For faster change detection look into setting up webhooks, these will trigger a sync immediately after pushing to the Git repo.

Once the Argo CD application is green (synced) we're done. We can make changes to our Argo CD installation the same way we change other applications: by changing the files in the repo and pushing it to our Git repository.

The final directory structure should look like this:

└── charts
    ├── argo-cd
    │   ├── Chart.lock
    │   ├── Chart.yaml
    │   └── values.yaml
    └── root-app
        ├── Chart.yaml
        ├── templates
        │   ├── argo-cd.yaml
        │   └── root-app.yaml
        └── values.yaml

As a last step, we can remove the Secret that Helm creates for each manual chart installation:

$ kubectl delete secret -l owner=helm,name=argo-cd

Example: Installing Prometheus

As a real-world example on how to deploy a Helm chart with Argo CD, we'll add Prometheus to our cluster.

First we create an Application manifest in charts/root-app/templates/prometheus.yaml that uses the Prometheus helm chart.

charts/root-app/templates/prometheus.yaml

apiVersion: argoproj.io/v1alpha1
kind: Application
metadata:
  name: prometheus
  finalizers:
  - resources-finalizer.argocd.argoproj.io
spec:
  project: default
  source:
    repoURL: https://prometheus-community.github.io/helm-charts
    chart: prometheus
    targetRevision: 25.3.1
    helm:
      values: |
        pushgateway:
          enabled: false
  destination:
    server: https://kubernetes.default.svc
    namespace: default
  syncPolicy:
    automated:
      prune: true
      selfHeal: true

There are a few differences compared to our previously created Argo CD Application:

• The repoURL is set to the prometheus-community Helm chart repository.
• We're using chart (instead of path) to specify the Helm chart we want to use (the repository contains multiple Helm charts).
• The targetRevision is set to the chart version.
• We're overriding the chart default values inline, rather than keeping them in a separate values.yaml file.
• We've added prune sync policy. This will delete all Kubernetes resources when the Application is deleted. Previously, we didn't set this as a pre-caution.

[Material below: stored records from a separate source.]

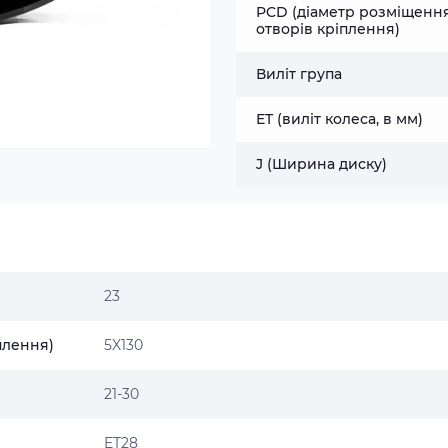
PCD (діаметр розміщенн
отворів кріплення)
Виліт група
ET (виліт колеса, в мм)
J (Ширина диску)
23
плення)
5X130
21-30
ET28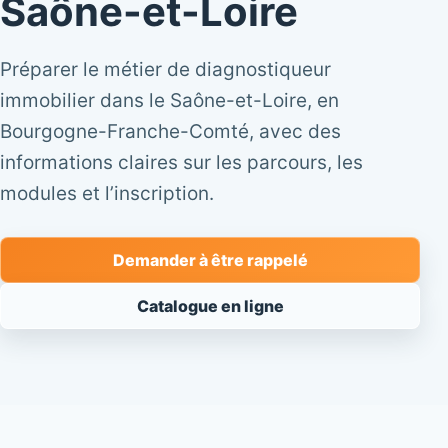
Saône-et-Loire
Préparer le métier de diagnostiqueur
immobilier dans le Saône-et-Loire, en
Bourgogne-Franche-Comté, avec des
informations claires sur les parcours, les
modules et l’inscription.
Demander à être rappelé
Catalogue en ligne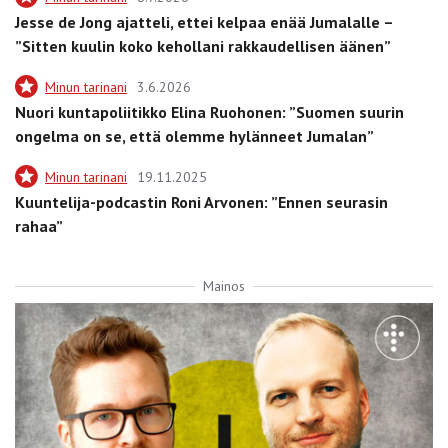
Jesse de Jong ajatteli, ettei kelpaa enää Jumalalle –
”Sitten kuulin koko kehollani rakkaudellisen äänen”
Minun tarinani
3.6.2026
Nuori kuntapoliitikko Elina Ruohonen: ”Suomen suurin
ongelma on se, että olemme hylänneet Jumalan”
Minun tarinani
19.11.2025
Kuuntelija-podcastin Roni Arvonen: ”Ennen seurasin
rahaa”
Mainos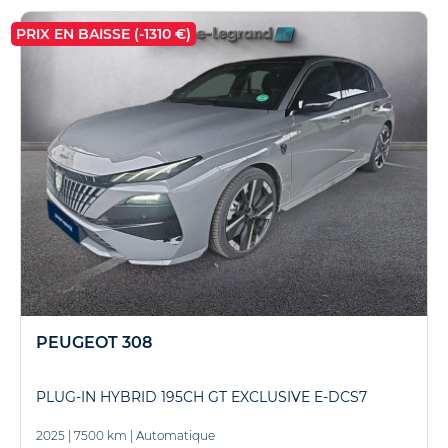
PRIX EN BAISSE (-1310 €)
PEUGEOT 308
PLUG-IN HYBRID 195CH GT EXCLUSIVE E-DCS7
2025
|
7500 km
|
Automatique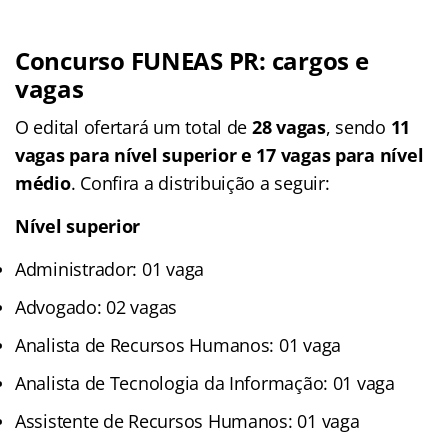
Concurso FUNEAS PR: cargos e
vagas
O edital ofertará um total de
28 vagas
, sendo
11
vagas para nível superior
e 17 vagas para nível
médio
. Confira a distribuição a seguir:
Nível superior
Administrador: 01 vaga
Advogado: 02 vagas
Analista de Recursos Humanos: 01 vaga
Analista de Tecnologia da Informação: 01 vaga
Assistente de Recursos Humanos: 01 vaga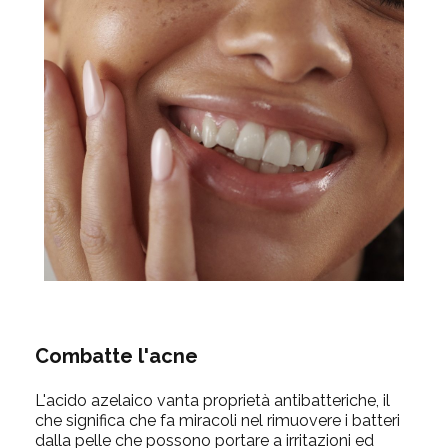
Combatte l'acne
L'acido azelaico vanta proprietà antibatteriche, il
che significa che fa miracoli nel rimuovere i batteri
dalla pelle che possono portare a irritazioni ed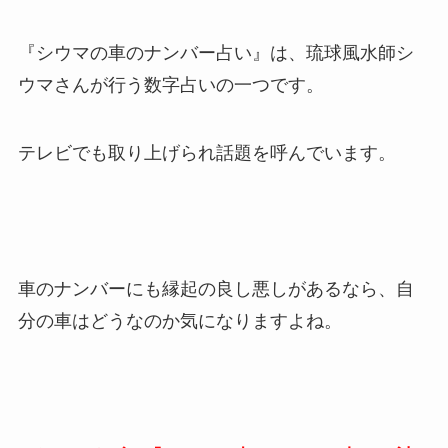
『シウマの車のナンバー占い』は、琉球風水師シ
ウマさんが行う数字占いの一つです。
テレビでも取り上げられ話題を呼んでいます。
車のナンバーにも縁起の良し悪しがあるなら、自
分の車はどうなのか気になりますよね。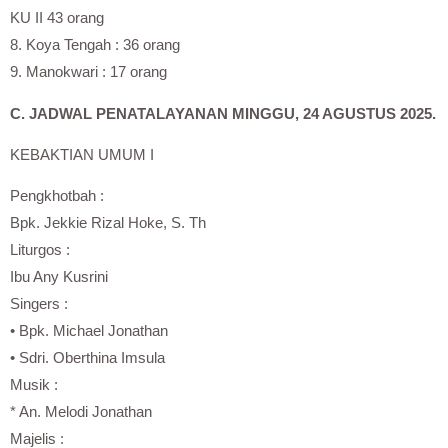
KU II 43 orang
8. Koya Tengah : 36 orang
9. Manokwari : 17 orang
C. JADWAL PENATALAYANAN MINGGU, 24 AGUSTUS 2025.
KEBAKTIAN UMUM I
Pengkhotbah :
Bpk. Jekkie Rizal Hoke, S. Th
Liturgos :
Ibu Any Kusrini
Singers :
• Bpk. Michael Jonathan
• Sdri. Oberthina Imsula
Musik :
* An. Melodi Jonathan
Majelis :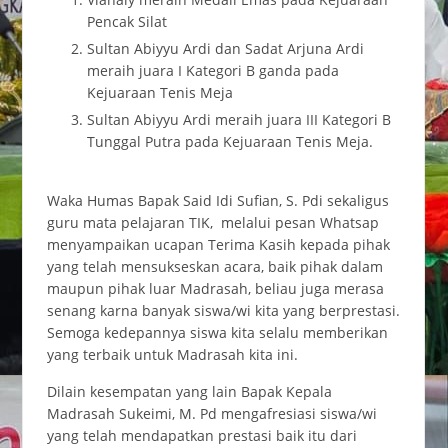
Pencak Silat
Sultan Abiyyu Ardi dan Sadat Arjuna Ardi
meraih juara I Kategori B ganda pada
Kejuaraan Tenis Meja
Sultan Abiyyu Ardi meraih juara III Kategori B
Tunggal Putra pada Kejuaraan Tenis Meja.
Waka Humas Bapak Said Idi Sufian, S. Pdi sekaligus
guru mata pelajaran TIK, melalui pesan Whatsap
menyampaikan ucapan Terima Kasih kepada pihak
yang telah mensukseskan acara, baik pihak dalam
maupun pihak luar Madrasah, beliau juga merasa
senang karna banyak siswa/wi kita yang berprestasi.
Semoga kedepannya siswa kita selalu memberikan
yang terbaik untuk Madrasah kita ini.
Dilain kesempatan yang lain Bapak Kepala
Madrasah Sukeimi, M. Pd mengafresiasi siswa/wi
yang telah mendapatkan prestasi baik itu dari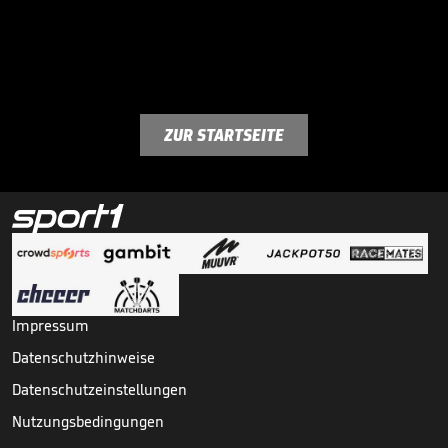
ZUR STARTSEITE
Impressum
Datenschutzhinweise
Datenschutzeinstellungen
Nutzungsbedingungen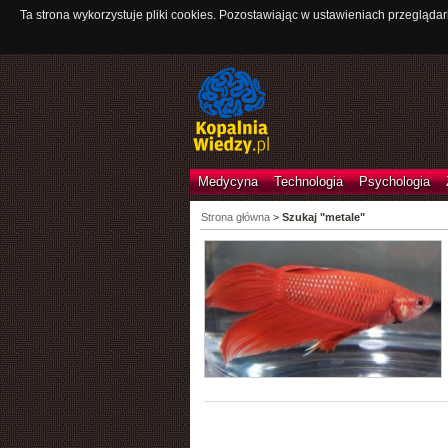
Ta strona wykorzystuje pliki cookies. Pozostawiając w ustawieniach przeglądar
Medycyna
Technologia
Psychologia
Strona główna
>
Szukaj "metale"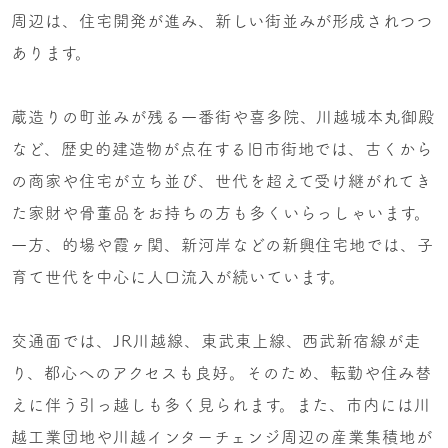
周辺は、住宅開発が進み、新しい街並みが形成されつつ
あります。
蔵造りの町並みが残る一番街や喜多院、川越城本丸御殿
など、歴史的建造物が点在する旧市街地では、古くから
の商家や住宅が立ち並び、世代を超えて受け継がれてき
た家財や骨董品をお持ちの方も多くいらっしゃいます。
一方、的場や霞ヶ関、新河岸などの新興住宅地では、子
育て世代を中心に人口流入が続いています。
交通面では、JR川越線、東武東上線、西武新宿線が走
り、都心へのアクセスも良好。そのため、転勤や住み替
えに伴う引っ越しも多く見られます。また、市内には川
越工業団地や川越インターチェンジ周辺の産業集積地が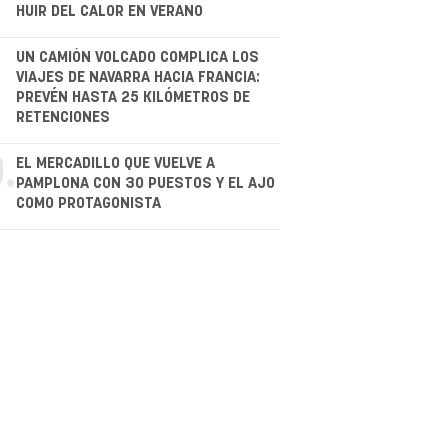
HUIR DEL CALOR EN VERANO
.
UN CAMIÓN VOLCADO COMPLICA LOS
VIAJES DE NAVARRA HACIA FRANCIA:
PREVÉN HASTA 25 KILÓMETROS DE
RETENCIONES
.
EL MERCADILLO QUE VUELVE A
PAMPLONA CON 30 PUESTOS Y EL AJO
COMO PROTAGONISTA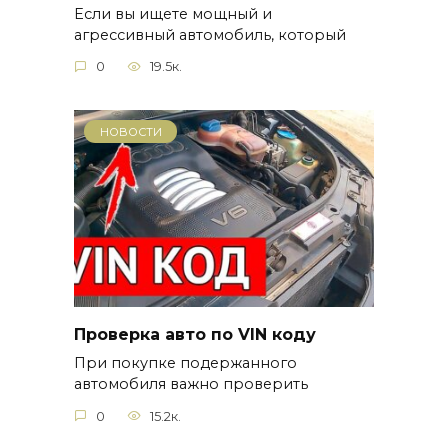
Если вы ищете мощный и
агрессивный автомобиль, который
0
19.5к.
НОВОСТИ
Проверка авто по VIN коду
При покупке подержанного
автомобиля важно проверить
0
15.2к.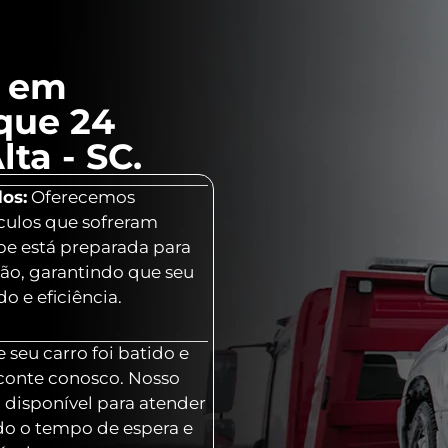
l em
que 24
ta - SC.
os:
Oferecemos
culos que sofreram
ipe está preparada para
ção, garantindo que seu
o e eficiência.
 seu carro foi batido e
 conte conosco. Nosso
 disponível para atender
o o tempo de espera e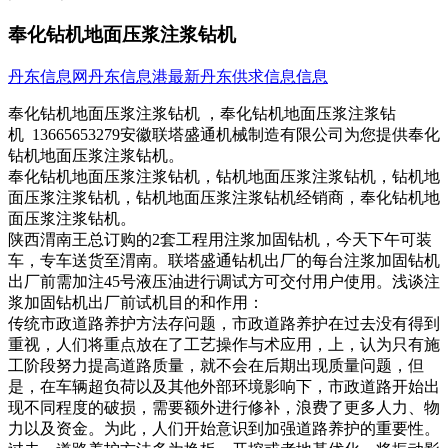
奉化钻机地面压浆注浆钻机
丹东信息网
丹东信息港
最新丹东供求信息信息
奉化钻机地面压浆注浆钻机 ，奉化钻机地面压浆注浆钻
机 13665653279安徽联塔盛通机械制造有限公司为您提供奉化
钻机地面压浆注浆钻机。
奉化钻机地面压浆注浆钻机，钻机地面压浆注浆钻机，钻机地
面压浆注浆钻机，钻机地面压浆注浆钻机经销商，奉化钻机地
面压浆注浆钻机。
陕西渭南王总订购的2套工程用注浆加固钻机，今天下午可装
车，专车送货至渭南。联塔盛通钻机出厂的每台注浆加固钻机
出厂前需加注45号液压油进行调试方可交付用户使用。浅谈注
浆加固钻机出厂前试机目的和作用：
传统市政道路养护方法存问题，市政道路养护在过去没有得到
重视，人们将重点放在了工艺操作与术应用，上，认为只有施
工阶段努力提高道路质量，就不会在后期出现质量问题，但
是，在车辆超负荷以及其他外部环境影响下，市政道路开始出
现不同程度的破损，需要额外进行修补，浪费了更多人力、物
力以及资金。为此，人们开始意识到加强道路养护的重要性。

If we had it enabled and accidentally deleted the root-app or argo-cd app, it would delete all applications in the cluster.

To deploy the application, we just need to commit and push the manifest to our Git repository:

$ git add charts/root-app/templates/prometheus.yaml
$ git commit -m 'add prometheus'
$ git push

After the next refresh, Prometheus should show up in the Web UI:

Clicking on the application will show us a detailed overview of all resources in the Prometheus helm chart:

Example: Uninstall Prometheus

To uninstall Prometheus, we just have to delete the previously added prometheus.yaml file from out Git repo:

$ git rm charts/root-app/templates/prometheus.yaml
$ git commit -m 'remove prometheus'
$ git push

The application, along with all its resources, will then be removed from the cluster.

Conclusion

In this tutorial, we've installed Argo CD with Helm, and set it up so that it can manage itself. This allows us to update Argo CD the same way we update other applications: by modifying the manifest inside the Git repository.

We've created a root application that uses the app-of-apps pattern to manage our applications in a declarative way.

Applications can be added, updated or removed using Git commits. As an example, we've installed and uninstalled Prometheus in our cluster.

All files mentioned in this blog post are available in a Git repository on GitHub.